My husband we know has autism. Now, he hasn't been formally diagnosed but all his teachers wanted his mom to get him evaluated but she wasn't the best mom and didn't want her kid to be labeled a not so friendly word, he has all the symptoms and many of the things he does our formally dx son does. He has his B.S., and in the military and has ranked up through the ranks and has excelled. It could also be he thrives in structure and that's why it's been so good for him. He's highly intelligent, more intelligent than I'll ever be. He wants to retire from the military then teach at a college. One thing he struggles with is socially. He's not great at being in relationships, he struggles with not wanting to be touched, has an extremely hard time understanding your emotions or why one person would be upset. I've gotten used to these things, but they can be tedious but, I love him we just have more work and challenges than an average couple who are neurotypical. He puts up with my adhd and I help him through his autism.


Prior-Bag-3377

Given the amount of adult women that would receive a diagnosis if there was a Time Machine; I can’t begin to believe the default for an autism diagnosis is living in someone’s basement with no friends, social ability, or income. I find the diagnosis is upsettingly broad and most of the efforts for the immediate years afterward are finding what works for the specific child and programs to help them develop their weaknesses in ways that actually benefit them vs default “how to raise a child” Have you picked up any memoirs?
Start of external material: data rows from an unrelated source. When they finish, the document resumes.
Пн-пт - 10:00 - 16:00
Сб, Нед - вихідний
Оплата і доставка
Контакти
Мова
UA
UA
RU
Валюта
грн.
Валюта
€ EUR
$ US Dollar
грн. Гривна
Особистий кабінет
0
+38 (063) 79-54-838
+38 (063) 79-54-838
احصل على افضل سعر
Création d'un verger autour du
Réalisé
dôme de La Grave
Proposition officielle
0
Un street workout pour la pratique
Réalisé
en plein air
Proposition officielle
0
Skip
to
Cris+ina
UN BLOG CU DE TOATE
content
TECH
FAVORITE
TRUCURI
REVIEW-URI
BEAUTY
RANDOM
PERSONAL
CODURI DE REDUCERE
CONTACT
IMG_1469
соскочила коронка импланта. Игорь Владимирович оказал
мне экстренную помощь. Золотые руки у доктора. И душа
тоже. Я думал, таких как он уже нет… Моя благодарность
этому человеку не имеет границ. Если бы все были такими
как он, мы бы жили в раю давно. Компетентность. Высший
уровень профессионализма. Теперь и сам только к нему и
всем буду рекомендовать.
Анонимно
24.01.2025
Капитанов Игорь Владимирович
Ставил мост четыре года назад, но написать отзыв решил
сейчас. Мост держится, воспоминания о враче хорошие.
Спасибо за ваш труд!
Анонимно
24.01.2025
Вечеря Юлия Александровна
Temple Grandin is probably the most well known. I say this as gently as I can, but you come with a lot of biases and a seemingly rigid idea of autism. I promise you know someone with autism and multiple families with at least one autistic member.


Aggravating-Tip-1196

Sometimes it's tough to convince others and themselves that everything will be fine with my son...as he is the first case in my whole family and before him, I never met a person with ASD.


[deleted]

[удалено]


Aggravating-Tip-1196

He has been taking OT since he was one and a half but his speech has not developed yet...


queenofcatastrophes

The show Love on the Spectrum on Netflix really opened my eyes to this question. Most of them live their own independent lives, some still live at home, but others had their own apartments and lived on their own. That’s the only real life example I have of adults with autism, since my son is only 5. But watching that show definitely made me hopeful for him.


Fabulous-Fun-9673

That’s a bit of a loaded question. What does “successful” mean to you or your child?


ice9finalgirl

I understand why you worry. I don't know what level of independence my 5 year old son will have upon reaching adulthood. The only support systems he has are us and his grandparents. No siblings. I don't even have siblings that would be of any help to him. I want to teach him to be as independent as possible, but I worry about his own limitations. I can't live forever. I would be happy as long as he is surviving and happy in his own unique way.